In fact, US oil production has been climbing for the last three years; crude oil imports have fallen to their lowest level since 1999; in 2011, the US was a net exporter of refined petroleum products for the first time since 1949; and last November, the Department of the Interior announced a five-year leasing program that makes more than 75 percent of estimated offshore oil and gas resources available for exploration and development.

In terms of the immediate future, though, the most meaningful debate taking place on the campaign trail revolves around the fate of a production tax credit for wind power, which is due to expire in December. Obama was in Iowa on Tuesday—where the wind industry supports 7,000 jobs and enjoys bipartisan support—criticizing Romney and Ryan for their opposition to renewing the credit. His remarks were timed to coincide with the release of report from the Department of Energy, which said the wind sector grew substantially in 2011, ClimateWire reported.

Obama touted the production tax credit as vitally important to creating new jobs, and Environment News Service flagged a couple of analyses that have supported that assertion, including one that said expiration of the credit would kill 37,000 jobs within a year.
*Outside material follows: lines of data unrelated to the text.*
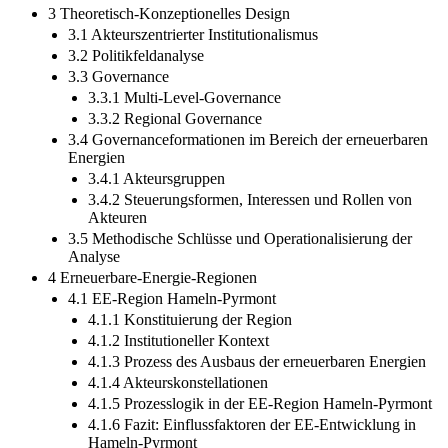
3 Theoretisch-Konzeptionelles Design
3.1 Akteurszentrierter Institutionalismus
3.2 Politikfeldanalyse
3.3 Governance
3.3.1 Multi-Level-Governance
3.3.2 Regional Governance
3.4 Governanceformationen im Bereich der erneuerbaren
Energien
3.4.1 Akteursgruppen
3.4.2 Steuerungsformen, Interessen und Rollen von
Akteuren
3.5 Methodische Schlüsse und Operationalisierung der
Analyse
4 Erneuerbare-Energie-Regionen
4.1 EE-Region Hameln-Pyrmont
4.1.1 Konstituierung der Region
4.1.2 Institutioneller Kontext
4.1.3 Prozess des Ausbaus der erneuerbaren Energien
4.1.4 Akteurskonstellationen
4.1.5 Prozesslogik in der EE-Region Hameln-Pyrmont
4.1.6 Fazit: Einflussfaktoren der EE-Entwicklung in
Hameln-Pyrmont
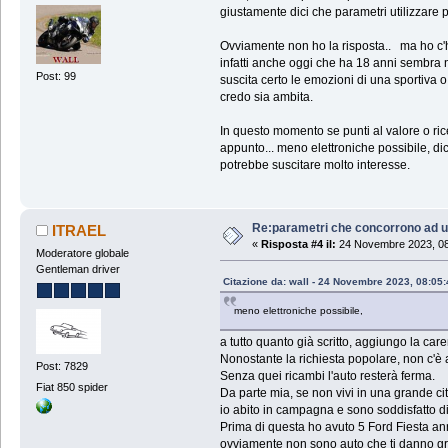
giustamente dici che parametri utilizzare 
Ovviamente non ho la risposta.. ma ho c'
infatti anche oggi che ha 18 anni sembra 
Post: 99
suscita certo le emozioni di una sportiva o 
credo sia ambita.
In questo momento se punti al valore o ri
appunto... meno elettroniche possibile, di
potrebbe suscitare molto interesse.
Re:parametri che concorrono ad u
ITRAEL
«
Risposta #4 il:
24 Novembre 2023, 08
Moderatore globale
Gentleman driver
Citazione da: wall - 24 Novembre 2023, 08:05:
meno elettroniche possibile,
a tutto quanto già scritto, aggiungo la care
Nonostante la richiesta popolare, non c'è 
Post: 7829
Senza quei ricambi l'auto resterà ferma.
Fiat 850 spider
Da parte mia, se non vivi in una grande ci
io abito in campagna e sono soddisfatto d
Prima di questa ho avuto 5 Ford Fiesta an
ovviamente non sono auto che ti danno gra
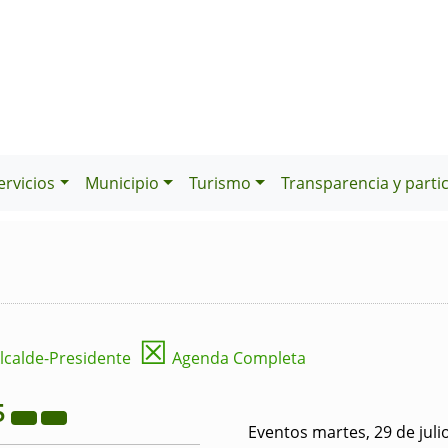
ervicios
Municipio
Turismo
Transparencia y parti
☒
lcalde-Presidente
Agenda Completa
5
Eventos martes, 29 de juli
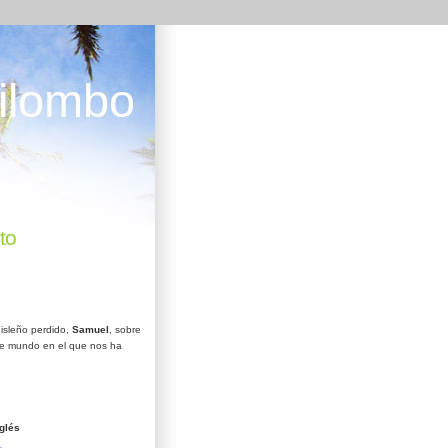
ilombo
to
isleño perdido,
Samuel
, sobre
e mundo en el que nos ha
glés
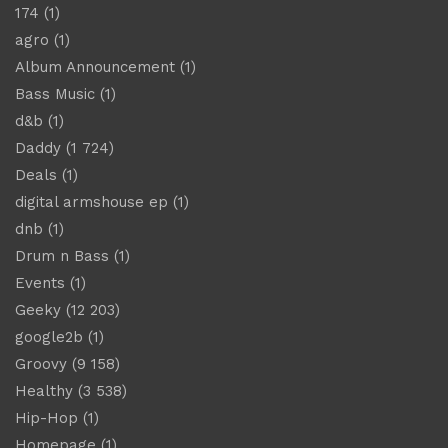
174
(1)
agro
(1)
Album Announcement
(1)
Bass Music
(1)
d&b
(1)
Daddy
(1 724)
Deals
(1)
digital armshouse ep
(1)
dnb
(1)
Drum n Bass
(1)
Events
(1)
Geeky
(12 203)
google2b
(1)
Groovy
(9 158)
Healthy
(3 538)
Hip-Hop
(1)
Homepage
(1)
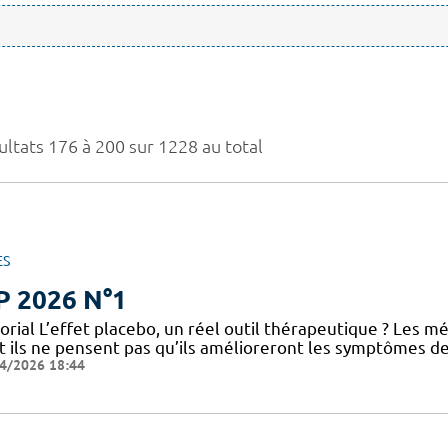
ultats 176 à 200 sur 1228 au total
ES
P 2026 N°1
torial L’effet placebo, un réel outil thérapeutique ? Les
t ils ne pensent pas qu’ils amélioreront les symptômes 
4/2026 18:44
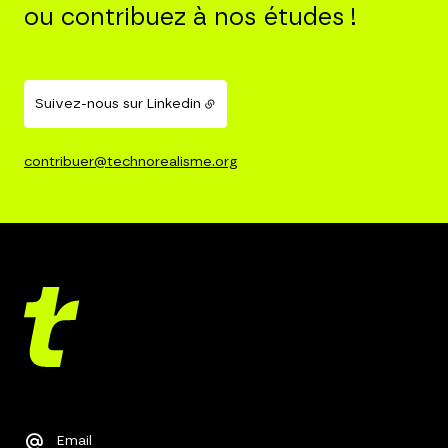
ou contribuez à nos études !
Suivez-nous sur Linkedin
contribuer@technorealisme.org
Email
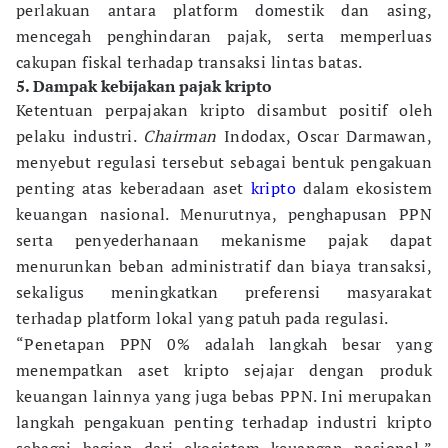
perlakuan antara platform domestik dan asing,
mencegah penghindaran pajak, serta memperluas
cakupan fiskal terhadap transaksi lintas batas.
5. Dampak kebijakan pajak kripto
Ketentuan perpajakan kripto disambut positif oleh
pelaku industri.
Chairman
Indodax, Oscar Darmawan,
menyebut regulasi tersebut sebagai bentuk pengakuan
penting atas keberadaan aset
kripto
dalam ekosistem
keuangan nasional. Menurutnya, penghapusan PPN
serta penyederhanaan mekanisme pajak dapat
menurunkan beban administratif dan biaya transaksi,
sekaligus meningkatkan preferensi masyarakat
terhadap platform lokal yang patuh pada regulasi.
“Penetapan PPN 0% adalah langkah besar yang
menempatkan aset kripto sejajar dengan produk
keuangan lainnya yang juga bebas PPN. Ini merupakan
langkah pengakuan penting terhadap industri kripto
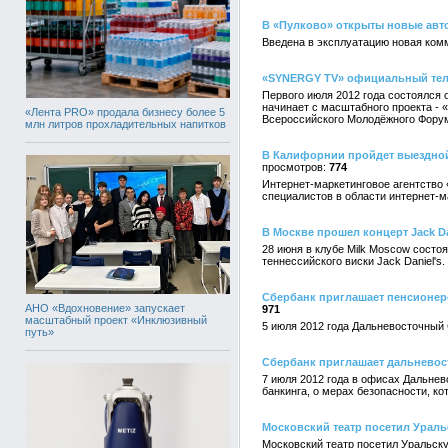
В «Пулково» открыты новые ав
Введена в эксплуатацию новая ком
«SYNERGY ТV» официальный тел
Первого июля 2012 года состоялся
начинает с масштабного проекта -
«Лента PRO» продала бизнесу более 5
Всероссийского Молодёжного Фору
млн литров прохладительных напитков
В Калифорнии пройдет выездной
774
Интернет-маркетинговое агентство
специалистов в области интернет-
В Москве прошел концерт Jack Da
28 июня в клубе Milk Moscow состоя
теннессийского виски Jack Daniel's.
Сбербанк приглашает пенсионер
АНО «Вдохновение» запускает
971
масштабный проект «Инклюзивный
5 июля 2012 года Дальневосточный
путь»
Сбербанк приглашает дальневос
7 июля 2012 года в офисах Дальнев
банкинга, о мерах безопасности, к
Московский театр посетил Ураль
Московский театр посетил Уральск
The best coverage has come out of the Hawkeye State itself, however, where the Des Moines Register has been following the debate closely. According to an article published Wednesday:

Not all Iowa wind jobs would disappear without the tax credit. Wind turbine manufacturers have branched out in preparation, and those who operate existing wind turbines in Iowa would keep their jobs. But Iowa’s federal lawmakers, Democratic and Republican, worry that Iowa could see some layoffs if the tax credit dies.

Whatever the case may be, the complexity of the debates surrounding domestic oil and gas production and the production tax credit for wind power defy stump-speech sound bites. Reporters should strive to include as much context as they can find and to press the candidates for details rather than blanket accusations.